Baca: Menelusuri Jejak Kejayaan Islam di Masjid Granada
Pertemuan saya dengan Prof Fritz menyoal banyak hal, terutama pergerakan dan pemikiran Islam di Indonesia yang menjadi fokus perhatiannya selama meneliti dan berkunjung ke Indonesia.
Dialog singkat dimulai dengan saling menyapa dan memperkenalkan diri masing-masing. Lalu masuk dalam diskusi serius tentang Islam di Indonesia. Berikut perbincangan pendek saya dengan Prof. Fritz.
Prof. Fritz: Islam di Indonesia banyak warnanya dan berbeda dengan cara Islam di Arab, karena Muslim di Indonesia banyak dipengaruhi aneka ragam kebudayaan dan ada istiadat meski ada juga yang kaku dan keras.

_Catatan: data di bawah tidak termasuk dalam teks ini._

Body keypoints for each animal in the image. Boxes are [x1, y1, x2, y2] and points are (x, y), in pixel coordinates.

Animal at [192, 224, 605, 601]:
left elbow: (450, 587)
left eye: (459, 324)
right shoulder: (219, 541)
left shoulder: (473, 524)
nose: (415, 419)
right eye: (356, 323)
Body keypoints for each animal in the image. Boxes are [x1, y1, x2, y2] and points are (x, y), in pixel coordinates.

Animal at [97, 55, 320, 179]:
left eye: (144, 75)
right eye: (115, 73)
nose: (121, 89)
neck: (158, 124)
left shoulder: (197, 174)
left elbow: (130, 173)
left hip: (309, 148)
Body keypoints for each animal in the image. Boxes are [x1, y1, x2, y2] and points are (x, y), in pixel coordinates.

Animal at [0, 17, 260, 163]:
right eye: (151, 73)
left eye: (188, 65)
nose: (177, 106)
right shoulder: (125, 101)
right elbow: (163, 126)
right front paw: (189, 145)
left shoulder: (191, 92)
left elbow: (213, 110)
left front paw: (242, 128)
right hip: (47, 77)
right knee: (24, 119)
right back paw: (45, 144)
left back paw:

KH Cholil Nafis: Ya, Islam di Indonesia ada yang menerapkannya berangkat dari aspek kearifan lokal, ada pula yang ingin memformalkan menjadi negara Islam. Inilah harmoni yang indah jika dikelola dengan baik. Tapi akan jadi ancaman dan konflik bila masing-masing mengeras dan tak mau toleran dengan yang lain.
Baca: Dakwah Islam Melalui Seni dan Budaya Lebih Diterima Warga Belanda
Prof. Fritz: Indonesia itu uniknya meski mayoritas Islam tapi kenapa kok tidak mendirikan negara Islam, bahkan partai Islam pun kalah.
KH Cholil Nafis: Masyarakat Indonesia banyak yang sadar bahwa kedudukan agama Islam lebih tinggi dari partai politik dan negara Islam. Jika politik itu ukurannya menang dan kalah maka Islam bicara benar dan salah. Jadi bisa saja orang Muslim itu kalah secara politik tapi ada kebanggaan karena berada dalam garis yang benar menurut Islam.
Makanya Islam tak perlu menjadi partai dan negara yang penuh pertarungan dan tipu daya. Islam cukup sebagai penerang dan cahaya untuk mengarahkan politik yang bermartabat dan berkeadaban.
Prof. Fritz: Islam Nusantara dari Nahdlatul Ulama dan Islam berkemajuan dari Muhammadiyah apakah mampu menangkal paham radikal di Indonesia?
KH Cholil Nafis: Dua tema itu komitmen dua organisasi Islam besar di Indonesia untuk menegaskan cara ber-Islam yang sesuai ajaran dan kontekstual. Nah, Majelis Ulama Indonesia merangkul kedua tema itu dengan Islam Wasahathiyah. Terma ini ada dalam Alquran dan Hadis yang uga sesuai kebutuhan masyarat dunia khususnya Indonesia yang mayoritas beragama Islam.
Islam Wasathiyah dapat disebut juga Islam moderat. Semua orang dapat menyaksikan kebaikan dan kebenarannya karena dakwah yang disampaikan disesuaikan dengan konteks ruang dan waktu. Ia tak menjelma dalam teks yang kaku an sich, tetapi melebuh dalam konteks masalah yang dihadapi masyarakat. Ini menjawab tantangan zaman sekaligus memberi solusinya.
Prof. Fritz: Pemikiran Islam di indonesia sekarang lebih merata dan dapat didialogkan dengan baik. Sebab para tokoh masyarakat dalam strata yang sama, tidak ada tokoh yang sangat menonjol menguasai massa yang sangat besar.
Baca: Mengapa Perlu Menyebarkan Islam Moderat di Eropa
Di samping itu masyarakat Muslim Indonesia lebih rasional memahami dan meletakkan Islam dalam kerangka interaksi sosial dan konteks hubungan masyarakat dan negara.
KH Cholil Nafis: Masyarakat muslim di Indonesia lebih realistis, budaya orang Indonesia yang lebih banyak tenggang rasa dan pengaruh Islam yang diajarkan oleh pesantren sangat kuat di seluruh lapisan masyarakat.
Tak terasa dialog dengan Prof. Fritz berakhir dan berlangsung santai dan penuh keakraban. Seperti biasa, ketika mereka menanggapi tentang Islam pasti memujinya terhadap ajaran Islam. Jika ditanya mengapa tidak memeluk agama Islam? Jawabnya belum mendapat hidayah.
Orang pandai Islam dan meyakini kebenaran ajarannya belum tentu memeluk Islam. Demikian juga orang yang belajar Islam dan mendalam ilmu syariahnya belum tentu taat kepada Allah.
Sebab taufik (kebenaran berpikir) dan hidayah (petunjuk Allah utk membuka hati) semata-mata adalah kewenangan kekuasaan Allah SWT semata.